Saturday, June 21, 2014

Solstice Meditations on the Fragility of Nature

Today, the day of the summer solstice, is a time to celebrate the beauty and vitality of nature, to bask in the rays of light and warmth reaching out to us all around the earth. In the Lithuanian Pagan solstice observance known as Rasos or Jonines, paralleled in the Latvian holiday of Ligo, and other similar festivities across Eastern Europe, Russia and Scandinavia, the peak of the nightlong celebration is the setting on fire of wagon wheels coated in pitch, which are rolled down hills to mimic the rolling or turning of the sun across the seasons. As there is only a brief time of darkness on the night of the summer solstice, owing to the phenomenon of the White Nights in the Northern European summer, the lighting of the wheel is meant to re-awaken the sun when it seems to have disappeared, however briefly, threatening darkness, chaos and death. Happily, the sun is soon again shining, and the cycle is complete.

The lighting of the wheel is a reminder that the ancients understood nature to be not only sacred and vital, but also fragile, in perpetual risk of destruction or disappearance. Whether you go out today or tonight to celebrate the solstice, or stay home due to the endless round of task and obligations that consume our lives like the darkness that swallows the sun each night, say a prayer or take a moment to contemplate how our modern way of life has threatened the continued vitality of nature like never before in human history. Let's take a note from the wisdom of the ancients, and remember that life is not just a quest for material consumption and social status. Life is also to be lived in, and with, nature, and that imposes a sacred obligation on us to not allow nature to be destroyed. Not by choking our air with automobile exhaust, not by blowing up mountains to burn more coal, not by ripping open the depths of the earth and ruining the water supply to scrape out more oil and gas, not by mining uranium to fuel unsafe nuclear power plants, not by islands of plastic garbage stifling the sea, and not by mountains of discarded electronics that poor children in Africa and elsewhere burn to separate the valuable bits to make more electronics to be discarded next year.

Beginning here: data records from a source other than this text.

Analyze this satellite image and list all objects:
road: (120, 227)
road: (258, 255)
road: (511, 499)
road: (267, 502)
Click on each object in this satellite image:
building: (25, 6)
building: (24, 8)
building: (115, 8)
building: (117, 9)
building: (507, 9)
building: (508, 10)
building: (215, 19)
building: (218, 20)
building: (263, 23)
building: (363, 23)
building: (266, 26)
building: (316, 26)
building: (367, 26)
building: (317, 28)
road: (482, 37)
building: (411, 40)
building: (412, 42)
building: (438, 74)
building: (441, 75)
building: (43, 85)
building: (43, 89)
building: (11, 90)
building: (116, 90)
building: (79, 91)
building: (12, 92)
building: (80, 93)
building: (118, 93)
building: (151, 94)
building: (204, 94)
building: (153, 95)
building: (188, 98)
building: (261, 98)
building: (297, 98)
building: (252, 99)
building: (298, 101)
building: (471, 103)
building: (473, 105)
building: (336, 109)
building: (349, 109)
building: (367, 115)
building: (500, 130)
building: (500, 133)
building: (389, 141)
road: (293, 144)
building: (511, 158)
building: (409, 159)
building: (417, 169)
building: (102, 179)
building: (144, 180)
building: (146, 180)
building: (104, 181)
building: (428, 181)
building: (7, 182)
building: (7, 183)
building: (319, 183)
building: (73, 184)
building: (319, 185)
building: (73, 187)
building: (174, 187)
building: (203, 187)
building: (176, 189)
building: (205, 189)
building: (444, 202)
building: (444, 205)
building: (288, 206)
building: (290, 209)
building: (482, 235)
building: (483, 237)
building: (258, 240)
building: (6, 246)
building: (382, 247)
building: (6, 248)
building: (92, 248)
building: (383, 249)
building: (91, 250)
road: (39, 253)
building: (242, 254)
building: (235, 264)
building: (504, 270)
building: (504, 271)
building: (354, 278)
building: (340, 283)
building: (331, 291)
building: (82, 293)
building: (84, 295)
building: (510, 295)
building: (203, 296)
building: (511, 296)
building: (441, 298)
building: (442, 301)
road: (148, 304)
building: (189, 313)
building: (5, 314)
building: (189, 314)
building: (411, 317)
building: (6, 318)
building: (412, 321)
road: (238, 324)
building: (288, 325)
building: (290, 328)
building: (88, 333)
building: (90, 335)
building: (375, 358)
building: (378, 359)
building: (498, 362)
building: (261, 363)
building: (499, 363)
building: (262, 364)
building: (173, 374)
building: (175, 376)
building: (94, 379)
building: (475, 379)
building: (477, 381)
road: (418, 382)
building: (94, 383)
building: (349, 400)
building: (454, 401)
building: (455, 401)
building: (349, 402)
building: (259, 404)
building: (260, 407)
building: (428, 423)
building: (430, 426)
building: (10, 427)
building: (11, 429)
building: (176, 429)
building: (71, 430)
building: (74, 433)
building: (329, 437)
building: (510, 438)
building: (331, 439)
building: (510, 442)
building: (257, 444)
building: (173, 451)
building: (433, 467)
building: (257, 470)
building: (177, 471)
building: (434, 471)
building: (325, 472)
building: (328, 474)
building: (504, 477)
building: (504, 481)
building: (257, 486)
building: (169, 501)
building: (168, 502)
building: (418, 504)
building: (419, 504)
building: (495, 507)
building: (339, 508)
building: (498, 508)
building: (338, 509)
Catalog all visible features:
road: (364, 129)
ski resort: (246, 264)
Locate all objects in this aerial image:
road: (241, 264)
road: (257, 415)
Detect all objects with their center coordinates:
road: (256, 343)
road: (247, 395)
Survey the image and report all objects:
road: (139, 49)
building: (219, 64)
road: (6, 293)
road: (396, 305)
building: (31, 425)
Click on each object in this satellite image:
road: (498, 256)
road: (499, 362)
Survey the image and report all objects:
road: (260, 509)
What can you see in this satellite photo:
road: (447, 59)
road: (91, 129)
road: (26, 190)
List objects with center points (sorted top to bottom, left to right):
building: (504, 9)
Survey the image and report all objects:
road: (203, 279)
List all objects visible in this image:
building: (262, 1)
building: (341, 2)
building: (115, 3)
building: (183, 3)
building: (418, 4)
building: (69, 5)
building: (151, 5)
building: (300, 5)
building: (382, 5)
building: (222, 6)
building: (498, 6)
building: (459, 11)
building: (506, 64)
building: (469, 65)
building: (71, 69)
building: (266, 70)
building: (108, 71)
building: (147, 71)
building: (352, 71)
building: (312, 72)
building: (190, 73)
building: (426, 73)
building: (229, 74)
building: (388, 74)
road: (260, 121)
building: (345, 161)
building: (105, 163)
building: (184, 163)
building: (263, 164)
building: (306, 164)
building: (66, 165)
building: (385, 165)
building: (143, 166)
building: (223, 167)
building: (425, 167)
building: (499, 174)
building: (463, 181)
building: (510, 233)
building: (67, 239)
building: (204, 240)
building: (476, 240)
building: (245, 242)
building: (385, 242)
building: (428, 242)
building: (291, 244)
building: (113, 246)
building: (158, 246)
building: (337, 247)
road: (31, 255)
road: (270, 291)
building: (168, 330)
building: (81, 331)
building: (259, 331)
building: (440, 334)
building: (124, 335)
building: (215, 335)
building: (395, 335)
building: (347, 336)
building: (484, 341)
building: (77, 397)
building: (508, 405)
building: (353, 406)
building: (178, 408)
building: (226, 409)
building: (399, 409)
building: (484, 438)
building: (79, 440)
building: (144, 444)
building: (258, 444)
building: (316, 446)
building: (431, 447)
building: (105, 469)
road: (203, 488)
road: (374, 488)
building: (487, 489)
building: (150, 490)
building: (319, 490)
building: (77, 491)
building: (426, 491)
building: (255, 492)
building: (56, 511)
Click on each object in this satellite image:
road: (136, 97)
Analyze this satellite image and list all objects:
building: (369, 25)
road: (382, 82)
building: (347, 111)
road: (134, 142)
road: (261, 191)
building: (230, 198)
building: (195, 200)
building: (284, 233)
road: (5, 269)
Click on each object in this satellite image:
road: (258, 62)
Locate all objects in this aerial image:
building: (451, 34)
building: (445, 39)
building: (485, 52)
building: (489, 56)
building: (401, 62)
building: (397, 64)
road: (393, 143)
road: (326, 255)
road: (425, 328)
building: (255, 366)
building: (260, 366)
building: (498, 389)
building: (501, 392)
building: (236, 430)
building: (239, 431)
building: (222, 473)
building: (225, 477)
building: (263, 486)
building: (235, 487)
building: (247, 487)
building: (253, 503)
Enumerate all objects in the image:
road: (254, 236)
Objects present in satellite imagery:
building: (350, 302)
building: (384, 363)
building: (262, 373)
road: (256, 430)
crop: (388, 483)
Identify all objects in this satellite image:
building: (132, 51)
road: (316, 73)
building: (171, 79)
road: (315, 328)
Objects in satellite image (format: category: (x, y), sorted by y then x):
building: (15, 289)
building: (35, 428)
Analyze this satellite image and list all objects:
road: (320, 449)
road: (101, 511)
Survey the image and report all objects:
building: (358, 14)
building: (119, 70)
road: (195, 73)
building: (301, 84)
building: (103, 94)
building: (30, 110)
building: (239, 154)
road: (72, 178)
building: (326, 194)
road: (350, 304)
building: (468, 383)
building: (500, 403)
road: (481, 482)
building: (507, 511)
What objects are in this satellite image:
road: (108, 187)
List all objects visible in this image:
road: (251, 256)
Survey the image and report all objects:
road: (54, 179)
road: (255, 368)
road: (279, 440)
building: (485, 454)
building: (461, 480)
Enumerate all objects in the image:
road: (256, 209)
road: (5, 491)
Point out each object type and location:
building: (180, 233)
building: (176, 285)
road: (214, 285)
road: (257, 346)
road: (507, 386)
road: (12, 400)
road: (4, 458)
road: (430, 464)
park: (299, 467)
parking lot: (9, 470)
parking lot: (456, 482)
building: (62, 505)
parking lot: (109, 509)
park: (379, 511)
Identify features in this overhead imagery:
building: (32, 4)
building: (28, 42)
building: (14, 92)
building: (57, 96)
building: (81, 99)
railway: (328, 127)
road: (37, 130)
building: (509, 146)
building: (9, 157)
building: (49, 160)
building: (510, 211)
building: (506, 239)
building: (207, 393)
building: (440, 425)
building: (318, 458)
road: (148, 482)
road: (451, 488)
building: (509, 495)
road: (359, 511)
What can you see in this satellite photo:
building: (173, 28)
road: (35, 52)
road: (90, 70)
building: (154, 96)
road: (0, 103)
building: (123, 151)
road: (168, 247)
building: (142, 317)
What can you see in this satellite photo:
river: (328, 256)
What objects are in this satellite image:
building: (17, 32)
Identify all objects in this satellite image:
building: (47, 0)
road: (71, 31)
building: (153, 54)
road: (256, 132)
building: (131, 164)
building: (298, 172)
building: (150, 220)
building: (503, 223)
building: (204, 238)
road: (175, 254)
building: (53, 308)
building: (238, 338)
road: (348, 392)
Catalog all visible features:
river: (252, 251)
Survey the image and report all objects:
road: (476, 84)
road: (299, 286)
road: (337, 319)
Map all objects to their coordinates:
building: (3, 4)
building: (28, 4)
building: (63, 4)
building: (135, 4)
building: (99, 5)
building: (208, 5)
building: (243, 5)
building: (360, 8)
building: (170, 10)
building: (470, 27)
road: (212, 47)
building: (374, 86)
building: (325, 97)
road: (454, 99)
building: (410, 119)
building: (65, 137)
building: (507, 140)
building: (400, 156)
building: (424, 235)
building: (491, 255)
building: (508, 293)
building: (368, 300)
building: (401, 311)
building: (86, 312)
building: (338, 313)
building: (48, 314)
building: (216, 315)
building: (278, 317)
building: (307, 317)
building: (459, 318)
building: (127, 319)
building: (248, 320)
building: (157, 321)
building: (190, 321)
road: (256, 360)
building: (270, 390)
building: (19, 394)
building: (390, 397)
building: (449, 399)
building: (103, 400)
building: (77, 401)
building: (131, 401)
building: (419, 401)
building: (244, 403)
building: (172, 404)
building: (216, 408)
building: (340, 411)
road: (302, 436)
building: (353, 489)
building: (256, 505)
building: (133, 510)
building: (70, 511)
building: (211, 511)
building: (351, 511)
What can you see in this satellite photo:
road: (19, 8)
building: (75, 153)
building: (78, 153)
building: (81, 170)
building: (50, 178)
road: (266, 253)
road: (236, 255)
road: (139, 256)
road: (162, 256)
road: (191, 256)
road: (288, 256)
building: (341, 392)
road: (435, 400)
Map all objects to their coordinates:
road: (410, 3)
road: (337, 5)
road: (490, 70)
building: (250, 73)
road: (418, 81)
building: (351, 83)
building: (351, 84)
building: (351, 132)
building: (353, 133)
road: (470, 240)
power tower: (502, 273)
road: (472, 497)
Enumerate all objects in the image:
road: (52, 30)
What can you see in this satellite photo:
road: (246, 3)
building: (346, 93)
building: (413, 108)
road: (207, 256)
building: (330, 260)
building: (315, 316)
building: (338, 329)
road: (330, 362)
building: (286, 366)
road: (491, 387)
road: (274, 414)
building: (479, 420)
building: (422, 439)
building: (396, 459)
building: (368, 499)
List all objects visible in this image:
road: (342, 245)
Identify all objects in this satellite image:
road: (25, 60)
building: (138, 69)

There are so many problems to be addressed in our unhealthy use of nature's resources, but the sun, who we Pagans salute on the solstice, contains one key to our planet's survival. The sun offers boundless energy that we can tap without destroying or desecrating our environment. Solar power is not a panacea to all that ails the earth and our relationship to it, but it is at least a partial solution to one piece of our environmental dilemma. Let's embrace that full-force and encourage our politicians to do the same!

May all hail the beauty, warmth and power of the sun.....!

May all remember our dependence on, and the fragility, of nature.....!

May all find the wisdom in their hearts to respect true and enduring values....!

Peace and plenty to you and yours on the solstice!